Selected passage.
_ _ _

Personal Growth through the Akashic Records, Past Lives, Human Design and more with Sarah Lawrence

5 habits every spiritual seeker should develop

5 habits every spiritual seeker should develop

There’s a lot of fun videos out there about the worst habits of spiritual seekers. Usually, they are demonstrating ingrained habits or old ideas that are endemic in our society, simply re-framed into a format that spiritual seekers (and those that make fun of spiritual seekers) can laugh at.

So we see the egoic spiritual practitioner who thinks they can heal everybody (been there, done that).

The spiritual seeker who uses spiritual lingo or buzzwords without really knowing what they mean by internalizing them. (Namaste, for example).

We see people being made fun of for signing up for odd courses or workshops. (Luckily for me, I’ve enjoyed and got value from every workshop I have attended).

Then there’s the spiritual seeker who insists they have raised their vibration and completely reached Nirvana, now they are enlightened.

And last but not least, the person who has had the deepest or most life-changing meditation experience. I see that person having an experience, so why not me?

Fun and funny, but sometimes even in reality these spiritual dead ends can trip us up and keep us from the journey.

 

So here are my 5 habits spiritual seekers to help you from tripping up!

 

1. Don’t think you can heal everybody when you learn a new energy modality

I remember the first time I realized I could sense energy and other people could sense me moving their energy – that was it! I would be able to heal so many and the planet would change so much for the better.

Oopsie. I think I tripped up on my ego there.

After a while, once I had come back down to earth, I noticed that if healings were received by clients it was definitely not anything to do with me. Either I was simply a conduit for the energy, or the work helped them to reconnect with something that was already present in their energy.

Whatever the reason, the client always did the work to get the good result. It was really nothing to do with me.

_ _ _

Exercise 1.
Answer these questions about the post on habits for spiritual seekers, one line each:
(a) What term does it offer as an example of spiritual lingo?
(b) What does the writer say about every workshop they have attended?
(c) Under the first habit, who always did the work to get the good result?
Exercise 2. Pick up the post on habits for spiritual seekers after its final sentence and keep writing it.

Material provided.
_ _ _

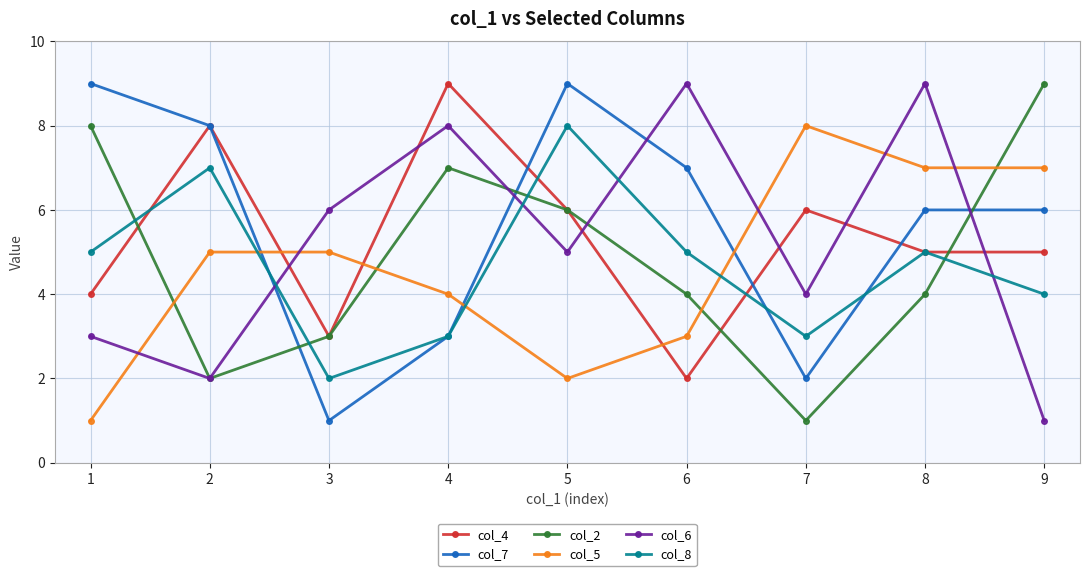

Between 3 and 8, which series saw the biggest shift?

col_7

_ _ _

Response 1.
(a) Namaste.
(b) The writer enjoyed and got value from every one.
(c) The client.

Response 2.
So give it up. Shift sideways during a session if need be and accept that whatever is going to happen will happen and it’s between the mysteries of consciousness and the client, nothing to do with you. You are simply in the right place at the right time. A good thing, but not world-shaking.

 

2. Avoid using buzzwords unless you have some personal experience to draw upon

So you’ve heard a new spiritual buzzword? Can you explain it in the context of a personal spiritual experience? If not, then best to steer clear.

I used to use the phrase ‘belief systems’ a lot thinking it just meant something like a blip in the energy field that was blocking flow.

Finally, I began to dig into my own ‘belief systems’ and realized that our energy systems are like a tree. The roots are our core values and beliefs, the trunk our present energy carrying the potentials of the belief systems and the branches, trees, and flowers being the potentials we can manifest from those systems.

So a belief system for me isn’t just a ‘thing’ that’s floating in my energy field which can be changed. It’s endemic and flowing throughout the whole system. That’s a whole lot of spiritual work right there.  Having embodied that thought more fully I became much less flippant about encouraging clients to change their beliefs.  It’s a big shift!

 

3. Avoid signing up for too many spiritual workshops at once!

Been there, done that, worn the t-shirt. You know how it is, somebody you’ve been following and really resonate with is doing this amazing course and you want to join. So you get all excited and do so — then it’s a lot more work than you realize.

And then there’s another…and so on. Especially tempting if you are growing a spiritual business too, whatever the course is, it’s bound to help.

Truth is, you can never tell how a spiritual course is going to affect you until you’re in it and the changes are taking place. And that could be a whole lot of work.

So as a general rule I stick to one new spiritual course per year. It gives me time to assimilate, embody and interpret the new energetic information coming through from the course. And that’s a good thing!

 

4. Give up the idea of becoming ‘ascended’ or raising your vibration

It’s very tempting. We work hard as spiritual seekers and sometimes it can be a bit of a rollercoaster. We have highs and we have lows.

Old friends leave, new ones arrive and sometimes we realize we are in a desert period and may have to make a complete and total life change. Nobody ever said it was going to be easy. So perhaps somewhere inside we imagine this place where all the work is done and we have raised our vibration – and that is it.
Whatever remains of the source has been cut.